Ou ainda, nos termos do Acórdão do STJ de 18-01-2012 (proc.º nº 306/10.0JAPRT.S1 in dgsi.pt): “A qualificação do homicídio tem como fundamento a culpa agravada que o agente revela com a sua actuação, sendo um tipo de culpa. Indubitavelmente que o apelo a exemplos padrão, como exemplificadores de uma intensidade qualitativa da culpa, reflecte uma técnica de tipos abertos que apenas pode ser compreendida dentro dos limites por alguma forma propostos pelo princípio da legalidade. Assim, o julgador deverá subsumir à qualificação do artigo em causa apenas as condutas que, embora não abrangidas pelo perfil especificado, normativamente correspondem à estrutura de sentido e ao conteúdo de desvalor de cada exemplo padrão. O que determina a agravação é sempre um acentuado desvalor da atitude do agente, quer o mesmo se exprima numa maior intensidade do desvalor da acção, quer numa motivação especialmente desprezível.”
Ou seja, não basta dizer que existe uma ou mesmo várias alíneas do nº 2 do art.º 132º do Código Penal preenchidas para automaticamente se concluir pela qualificação do crime – quer de homicídio, quer de ofensa à integridade física – sendo mister aliar ao preenchimento dessas circunstâncias a verificação de uma maior censurabilidade no comportamento do arguido.
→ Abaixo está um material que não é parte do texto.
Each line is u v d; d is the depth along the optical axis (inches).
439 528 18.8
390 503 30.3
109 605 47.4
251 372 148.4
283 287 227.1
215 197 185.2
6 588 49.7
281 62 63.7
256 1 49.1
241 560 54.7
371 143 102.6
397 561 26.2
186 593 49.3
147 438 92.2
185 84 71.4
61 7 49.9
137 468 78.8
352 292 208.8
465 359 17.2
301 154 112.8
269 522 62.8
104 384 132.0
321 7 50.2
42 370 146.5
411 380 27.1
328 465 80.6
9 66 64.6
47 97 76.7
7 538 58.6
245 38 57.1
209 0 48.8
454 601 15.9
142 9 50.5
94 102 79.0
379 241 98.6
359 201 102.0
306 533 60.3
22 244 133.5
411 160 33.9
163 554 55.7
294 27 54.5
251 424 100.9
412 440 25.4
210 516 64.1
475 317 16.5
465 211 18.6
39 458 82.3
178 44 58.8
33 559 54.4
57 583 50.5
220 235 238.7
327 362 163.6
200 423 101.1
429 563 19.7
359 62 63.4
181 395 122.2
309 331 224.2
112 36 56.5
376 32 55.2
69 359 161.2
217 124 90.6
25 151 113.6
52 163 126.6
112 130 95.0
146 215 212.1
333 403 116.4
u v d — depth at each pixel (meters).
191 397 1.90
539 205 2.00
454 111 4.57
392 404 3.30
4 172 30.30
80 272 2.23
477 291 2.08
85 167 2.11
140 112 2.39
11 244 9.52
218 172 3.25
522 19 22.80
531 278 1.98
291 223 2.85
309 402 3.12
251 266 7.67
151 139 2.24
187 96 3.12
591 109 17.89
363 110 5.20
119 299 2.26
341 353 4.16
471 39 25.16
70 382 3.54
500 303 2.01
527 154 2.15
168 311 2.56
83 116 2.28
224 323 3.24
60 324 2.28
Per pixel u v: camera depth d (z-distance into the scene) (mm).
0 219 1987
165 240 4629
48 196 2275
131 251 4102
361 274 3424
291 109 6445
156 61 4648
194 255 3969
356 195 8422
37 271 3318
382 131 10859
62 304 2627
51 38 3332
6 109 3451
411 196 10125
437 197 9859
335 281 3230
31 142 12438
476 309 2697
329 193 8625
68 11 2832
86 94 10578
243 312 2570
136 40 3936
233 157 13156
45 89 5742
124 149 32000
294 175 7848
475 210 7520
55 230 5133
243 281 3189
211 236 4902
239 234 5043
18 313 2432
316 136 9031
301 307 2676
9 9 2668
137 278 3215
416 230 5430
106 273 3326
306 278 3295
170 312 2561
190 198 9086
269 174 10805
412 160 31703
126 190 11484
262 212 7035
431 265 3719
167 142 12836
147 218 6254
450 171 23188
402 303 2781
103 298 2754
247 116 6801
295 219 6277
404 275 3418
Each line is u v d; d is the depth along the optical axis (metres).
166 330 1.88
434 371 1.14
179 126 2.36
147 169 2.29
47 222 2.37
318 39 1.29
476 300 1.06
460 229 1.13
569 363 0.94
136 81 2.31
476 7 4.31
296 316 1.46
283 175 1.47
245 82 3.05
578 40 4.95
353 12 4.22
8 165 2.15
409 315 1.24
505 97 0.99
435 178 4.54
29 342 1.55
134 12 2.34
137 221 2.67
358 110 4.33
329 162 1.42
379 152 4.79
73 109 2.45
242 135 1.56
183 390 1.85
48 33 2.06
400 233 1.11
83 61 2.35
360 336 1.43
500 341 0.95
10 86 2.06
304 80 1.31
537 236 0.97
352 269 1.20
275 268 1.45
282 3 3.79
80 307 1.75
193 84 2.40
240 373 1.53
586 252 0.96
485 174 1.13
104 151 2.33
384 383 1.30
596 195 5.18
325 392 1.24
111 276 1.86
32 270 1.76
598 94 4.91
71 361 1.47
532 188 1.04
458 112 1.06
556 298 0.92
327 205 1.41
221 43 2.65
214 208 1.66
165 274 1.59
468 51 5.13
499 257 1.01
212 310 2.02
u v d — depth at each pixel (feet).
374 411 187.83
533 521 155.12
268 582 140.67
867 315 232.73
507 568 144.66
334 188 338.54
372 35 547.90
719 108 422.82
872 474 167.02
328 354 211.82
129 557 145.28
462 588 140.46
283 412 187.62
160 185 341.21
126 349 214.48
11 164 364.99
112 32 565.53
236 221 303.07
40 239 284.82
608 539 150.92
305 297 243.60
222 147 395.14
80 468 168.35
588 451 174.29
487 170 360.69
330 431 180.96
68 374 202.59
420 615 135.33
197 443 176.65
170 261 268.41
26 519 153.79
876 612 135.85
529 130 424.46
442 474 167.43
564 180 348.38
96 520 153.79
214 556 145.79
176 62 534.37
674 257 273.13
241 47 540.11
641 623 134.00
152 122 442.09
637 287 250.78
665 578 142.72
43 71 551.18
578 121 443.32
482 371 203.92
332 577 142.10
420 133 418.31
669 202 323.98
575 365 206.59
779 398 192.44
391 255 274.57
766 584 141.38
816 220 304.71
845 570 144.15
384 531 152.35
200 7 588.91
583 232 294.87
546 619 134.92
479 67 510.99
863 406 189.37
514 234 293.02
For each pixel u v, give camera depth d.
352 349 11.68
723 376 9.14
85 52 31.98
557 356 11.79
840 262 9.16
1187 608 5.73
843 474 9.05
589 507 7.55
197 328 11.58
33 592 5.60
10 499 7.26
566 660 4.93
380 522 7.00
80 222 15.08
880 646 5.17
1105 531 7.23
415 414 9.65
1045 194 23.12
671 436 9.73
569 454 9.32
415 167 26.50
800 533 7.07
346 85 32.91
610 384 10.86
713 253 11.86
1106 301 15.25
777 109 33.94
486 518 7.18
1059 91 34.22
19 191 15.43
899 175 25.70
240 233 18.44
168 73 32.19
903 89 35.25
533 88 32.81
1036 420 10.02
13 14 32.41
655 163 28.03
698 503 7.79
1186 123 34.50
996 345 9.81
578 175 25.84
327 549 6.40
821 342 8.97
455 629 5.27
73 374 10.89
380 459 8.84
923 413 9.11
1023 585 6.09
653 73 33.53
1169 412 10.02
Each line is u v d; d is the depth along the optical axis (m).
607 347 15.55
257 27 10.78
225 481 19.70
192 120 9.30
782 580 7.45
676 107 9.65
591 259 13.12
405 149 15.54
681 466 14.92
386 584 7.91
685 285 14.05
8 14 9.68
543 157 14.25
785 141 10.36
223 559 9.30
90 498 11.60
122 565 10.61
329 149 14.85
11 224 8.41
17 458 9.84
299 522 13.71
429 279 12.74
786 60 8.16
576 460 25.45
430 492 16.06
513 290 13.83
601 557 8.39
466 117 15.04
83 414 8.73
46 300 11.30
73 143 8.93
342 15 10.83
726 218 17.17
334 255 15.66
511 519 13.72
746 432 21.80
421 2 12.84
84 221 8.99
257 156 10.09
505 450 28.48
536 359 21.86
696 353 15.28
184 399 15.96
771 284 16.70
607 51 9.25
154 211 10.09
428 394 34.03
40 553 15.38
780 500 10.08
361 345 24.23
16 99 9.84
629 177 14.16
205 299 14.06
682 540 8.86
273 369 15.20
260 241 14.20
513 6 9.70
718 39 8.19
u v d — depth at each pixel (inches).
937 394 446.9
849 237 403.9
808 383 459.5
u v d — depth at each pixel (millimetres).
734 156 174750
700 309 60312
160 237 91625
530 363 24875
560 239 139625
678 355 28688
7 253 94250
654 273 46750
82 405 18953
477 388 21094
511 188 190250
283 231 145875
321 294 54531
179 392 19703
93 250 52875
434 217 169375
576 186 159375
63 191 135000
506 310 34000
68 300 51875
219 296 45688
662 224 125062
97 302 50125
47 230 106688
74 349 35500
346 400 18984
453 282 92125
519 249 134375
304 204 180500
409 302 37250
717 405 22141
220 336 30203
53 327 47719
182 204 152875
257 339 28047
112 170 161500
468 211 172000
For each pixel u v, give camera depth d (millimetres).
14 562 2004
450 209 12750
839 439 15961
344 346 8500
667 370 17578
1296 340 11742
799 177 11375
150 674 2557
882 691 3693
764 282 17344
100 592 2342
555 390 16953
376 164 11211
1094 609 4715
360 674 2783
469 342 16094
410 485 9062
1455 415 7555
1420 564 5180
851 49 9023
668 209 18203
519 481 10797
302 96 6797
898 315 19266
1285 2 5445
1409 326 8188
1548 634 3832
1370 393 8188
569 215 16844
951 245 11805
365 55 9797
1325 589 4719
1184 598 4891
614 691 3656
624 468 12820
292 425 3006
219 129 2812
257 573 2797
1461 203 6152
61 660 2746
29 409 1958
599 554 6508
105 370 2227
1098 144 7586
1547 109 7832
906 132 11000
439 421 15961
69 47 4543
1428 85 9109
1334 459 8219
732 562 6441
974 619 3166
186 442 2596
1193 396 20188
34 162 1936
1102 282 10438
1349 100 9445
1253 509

Assim, no plano dos princípios, até poderá ser possível o arguido ter agido com dolo eventual e verificar-se, à mesma, a qualificação do crime se, por exemplo, num homicídio em que o agente pretende atingir directamente a pessoa A com uma arma de fogo de longo alcance, se constata que o agente agiu com frieza e total desprezo pela pessoa B (vítima involuntária) que se atravessou no seu caminho e que acabou por ser atingida com a actuação do agente que, não a querendo atingir directamente, também não se preocupou que a pudesse atingir numa atitude de “o fim justifica os meios”.
Ora, no caso em apreço, o que interessa apurar é se os factos dados por provados são suficientes para se poder fazer um juízo de censura tal que se constate que o arguido agiu com especial censurabilidade ou perversidade quando atingiu o agente da GNR, não bastando o simples facto o arguido ter atingido um agente policial, no exercício das suas funções, nem que o tenha feito por meio particularmente perigoso.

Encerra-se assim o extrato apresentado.